Task prompt: Transcribe, without any alteration, only the lines that begin at the line containing "kérdés. A magyarok" and run to the last line below.

----- Provided records

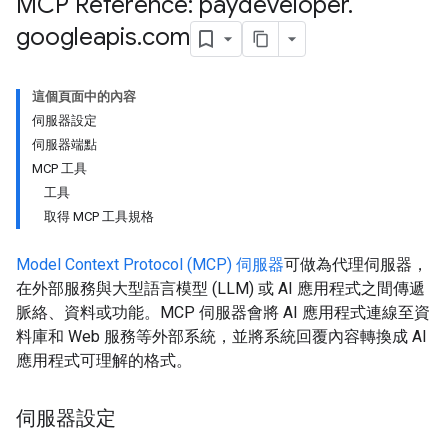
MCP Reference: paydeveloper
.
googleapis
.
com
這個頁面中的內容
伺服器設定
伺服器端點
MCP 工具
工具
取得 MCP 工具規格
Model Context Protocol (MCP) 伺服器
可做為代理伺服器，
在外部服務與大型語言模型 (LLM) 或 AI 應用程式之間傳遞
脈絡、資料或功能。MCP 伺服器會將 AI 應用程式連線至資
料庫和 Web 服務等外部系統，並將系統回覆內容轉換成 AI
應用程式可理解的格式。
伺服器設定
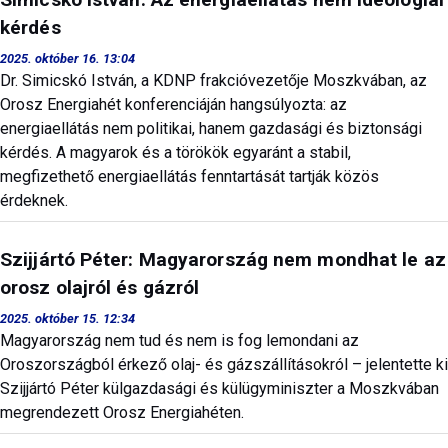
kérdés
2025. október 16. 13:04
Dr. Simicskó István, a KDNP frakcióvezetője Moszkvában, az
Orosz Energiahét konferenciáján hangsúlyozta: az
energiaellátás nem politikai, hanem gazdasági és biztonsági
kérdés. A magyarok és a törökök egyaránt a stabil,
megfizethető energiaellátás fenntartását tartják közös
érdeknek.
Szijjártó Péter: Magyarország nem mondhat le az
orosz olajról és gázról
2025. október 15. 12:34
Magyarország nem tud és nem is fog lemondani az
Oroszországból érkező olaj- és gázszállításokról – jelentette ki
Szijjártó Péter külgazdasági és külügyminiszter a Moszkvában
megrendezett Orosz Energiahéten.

----------

Task output:
kérdés. A magyarok és a törökök egyaránt a stabil,
megfizethető energiaellátás fenntartását tartják közös
érdeknek.
Szijjártó Péter: Magyarország nem mondhat le az
orosz olajról és gázról
2025. október 15. 12:34
Magyarország nem tud és nem is fog lemondani az
Oroszországból érkező olaj- és gázszállításokról – jelentette ki
Szijjártó Péter külgazdasági és külügyminiszter a Moszkvában
megrendezett Orosz Energiahéten.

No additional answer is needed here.